When I was in primary school (roughly ages eight to eleven), each November children would be enlisted to sell poppies—for charity, mind you—to the other children. Not once was I offered a breast cancer awareness ribbon, or an Aids awareness ribbon (that I can remember, anyway).
This is almost certainly at the detriment of other, equally- or arguably more-worthy, charities: donating a sum of money to one charity almost inevitably reduces the likelihood that the same person will donate to another charity later—it's simple budgeting.
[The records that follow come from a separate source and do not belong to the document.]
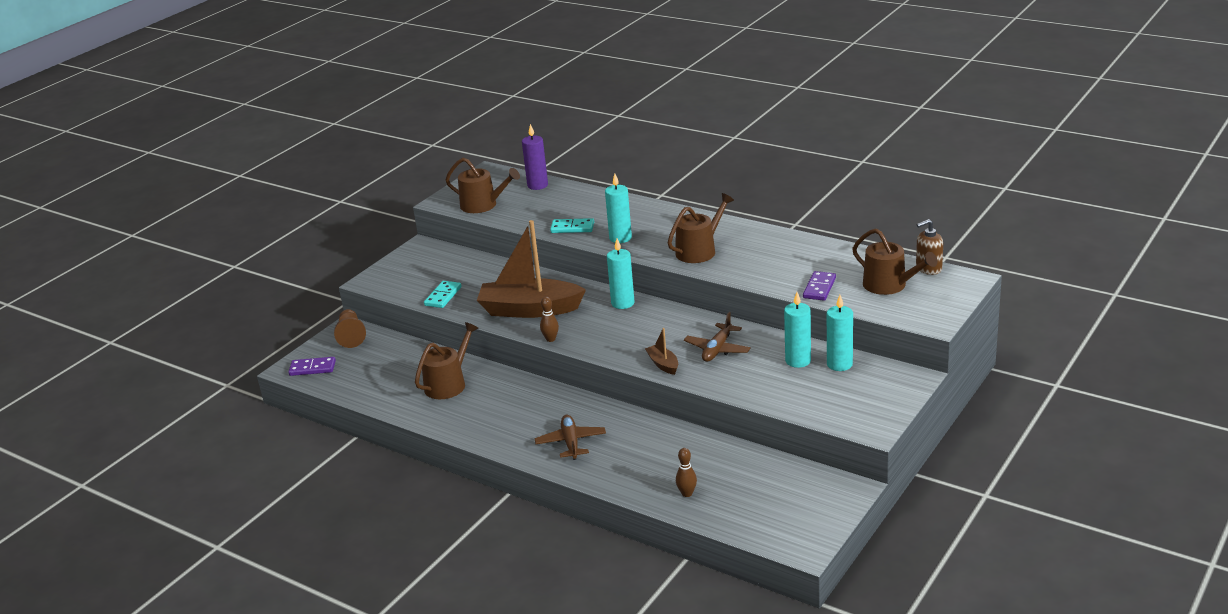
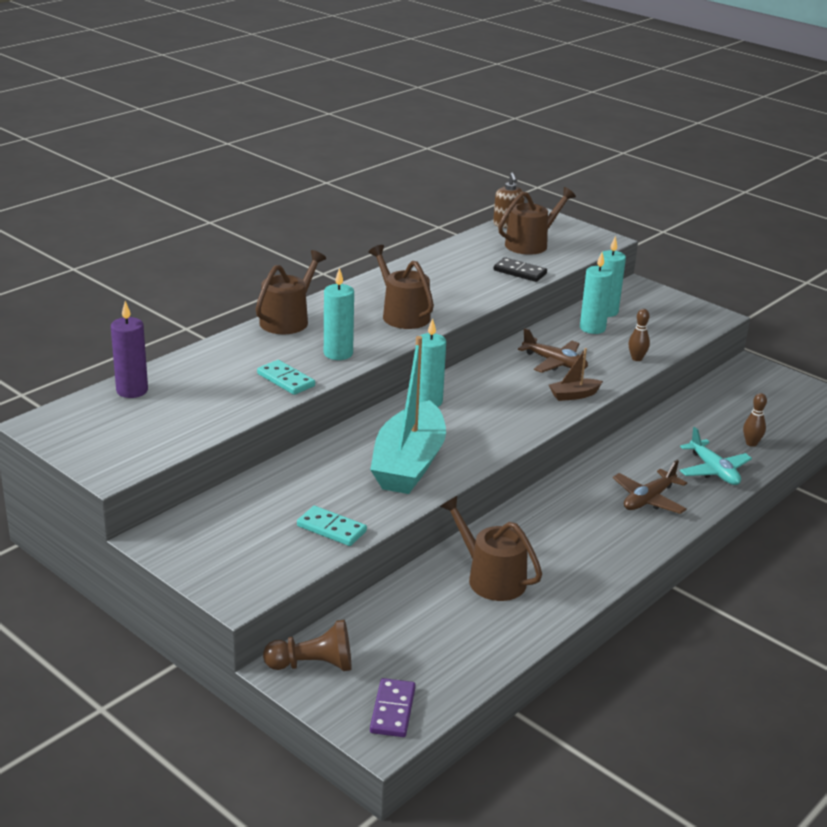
camera: 85 degrees left, 0 degrees up
brown watering can [445,158,520,213] -> brown watering can moved to [256,250,326,334]
brown boat [477,220,586,318] -> turquoise boat [370,336,446,494]
brown plane [534,415,606,460] -> brown plane turned 45 degrees counterclockwise [613,460,687,514]
brown bowling pin [540,297,559,342] -> brown bowling pin moved to [629,309,650,361]
turquoise domino [550,218,594,233] -> turquoise domino turned 60 degrees counterclockwise [257,360,315,395]
purple domino [803,271,836,301] -> black domino [494,257,547,282]
none -> turquoise plane [680,427,752,485]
I can understand the government having an extraordinary interest in the Poppy Appeal: it's largely they who're responsible for engaging the armed forces in conflicts (by “responsible” I don't mean “to blame”; I mean it's they who take the decision), but the media in general and especially schools—where children who don't quite understand what's going on are (or were when I was there) essentially compelled to donate to a particular charity—have no such vested interest.
If broadcasters want to maintain their illusion of impartiality, they need to either endorse all charities and awareness events, or none. At this point I shall lazily allude to a reductio ad absurdum involving Talk Like a Pirate Day, rather than properly constructing one.
Of course individuals should be encouraged to donate to charities and to wear symbols like the poppy, but it's not right that the national media should focus so exclusively on just one charity. Perhaps public figures should instead wear a badge reading “Donate to a charity!”.